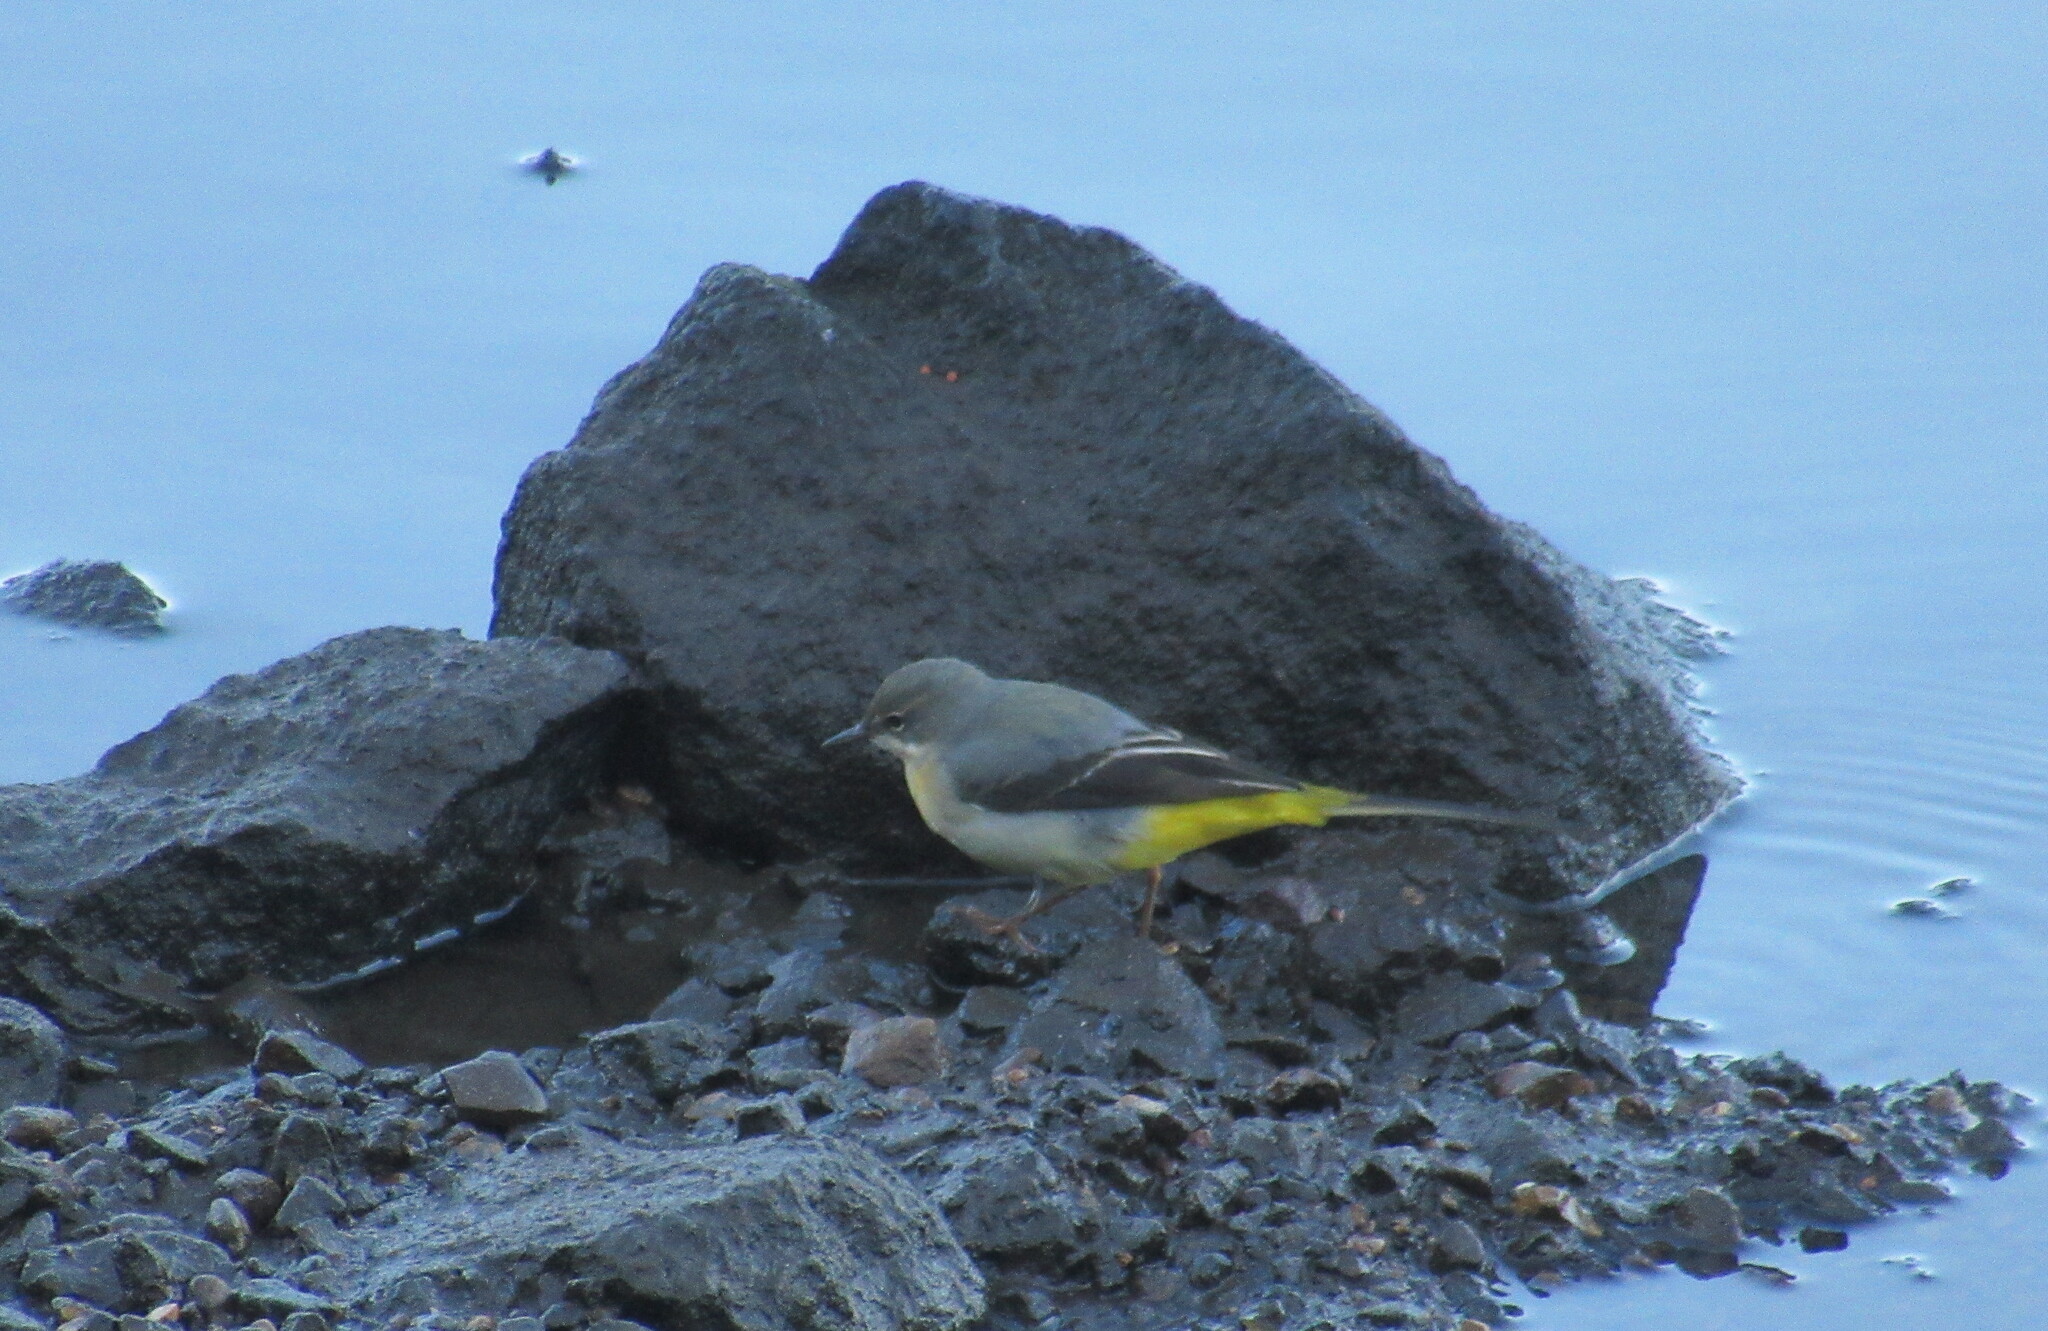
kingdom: Animalia
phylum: Chordata
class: Aves
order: Passeriformes
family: Motacillidae
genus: Motacilla
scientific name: Motacilla cinerea
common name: Grey wagtail
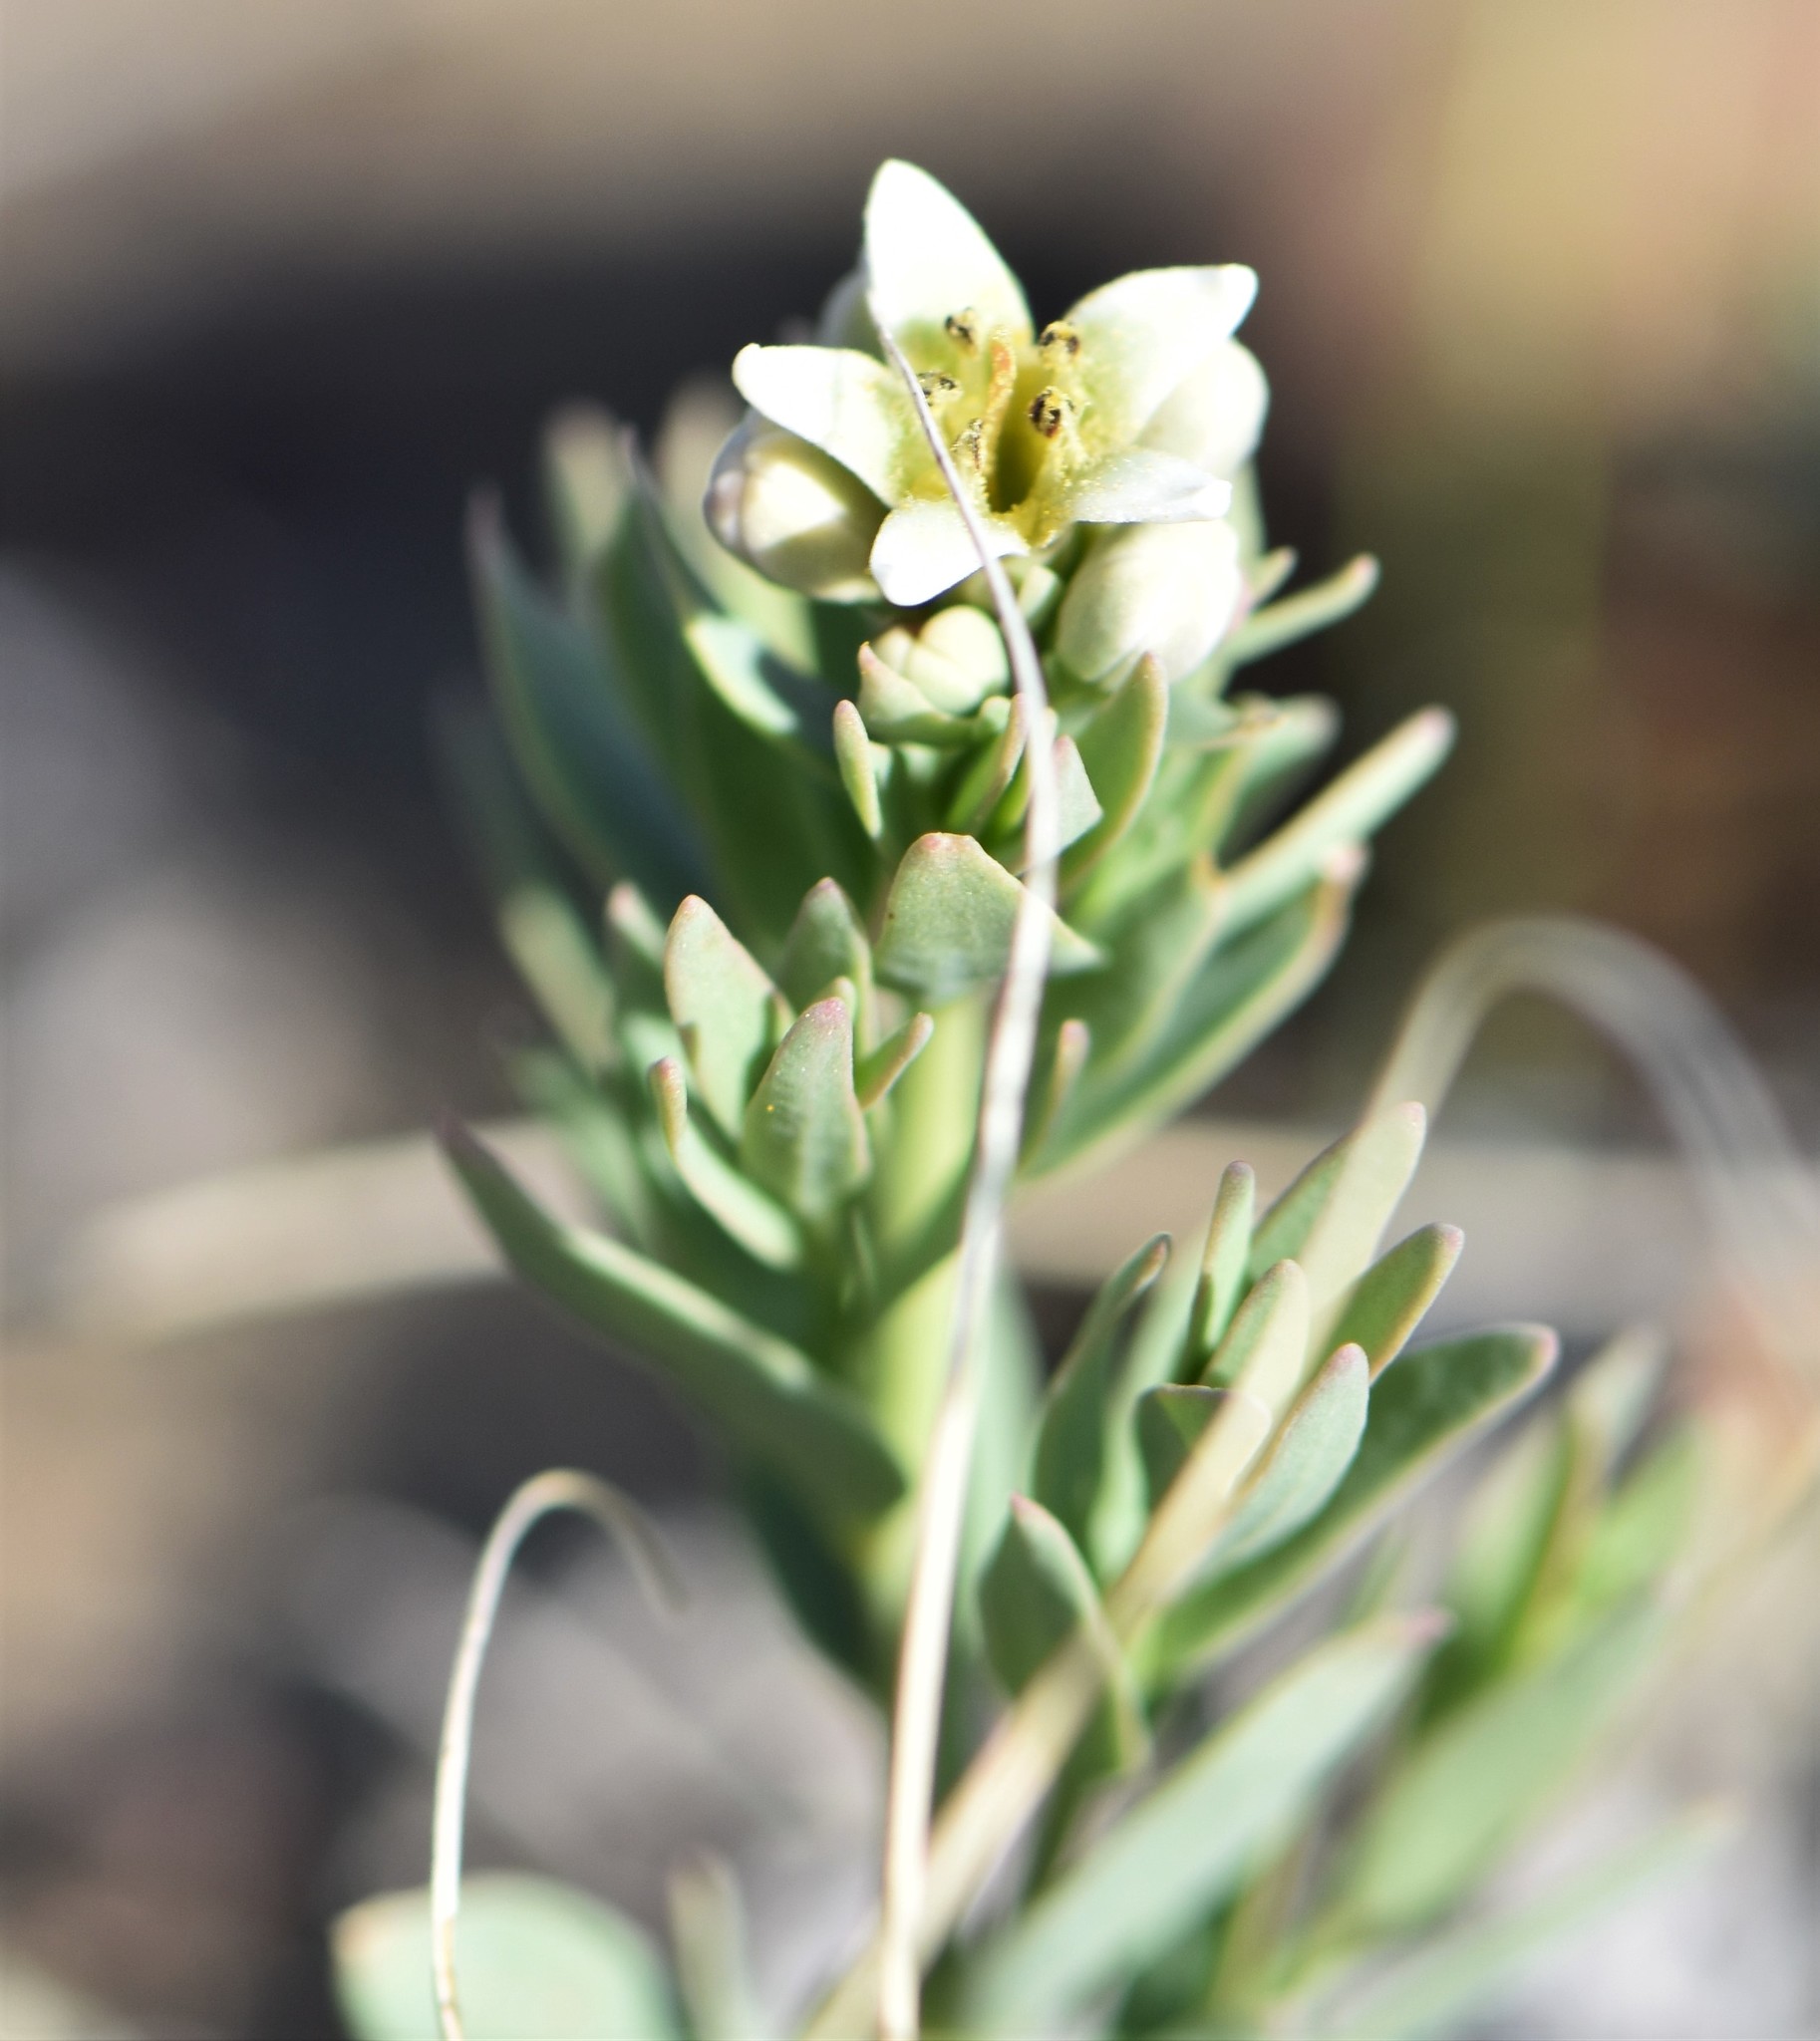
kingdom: Plantae
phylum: Tracheophyta
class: Magnoliopsida
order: Santalales
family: Comandraceae
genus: Comandra
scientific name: Comandra umbellata
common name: Bastard toadflax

---

Please copy the entries word for word, beginning at the line that contains "scientific name: Motacilla cinerea" and continuing through the end of the entries. Omit the pictures from your answer.

scientific name: Motacilla cinerea
common name: Grey wagtail
kingdom: Plantae
phylum: Tracheophyta
class: Magnoliopsida
order: Santalales
family: Comandraceae
genus: Comandra
scientific name: Comandra umbellata
common name: Bastard toadflax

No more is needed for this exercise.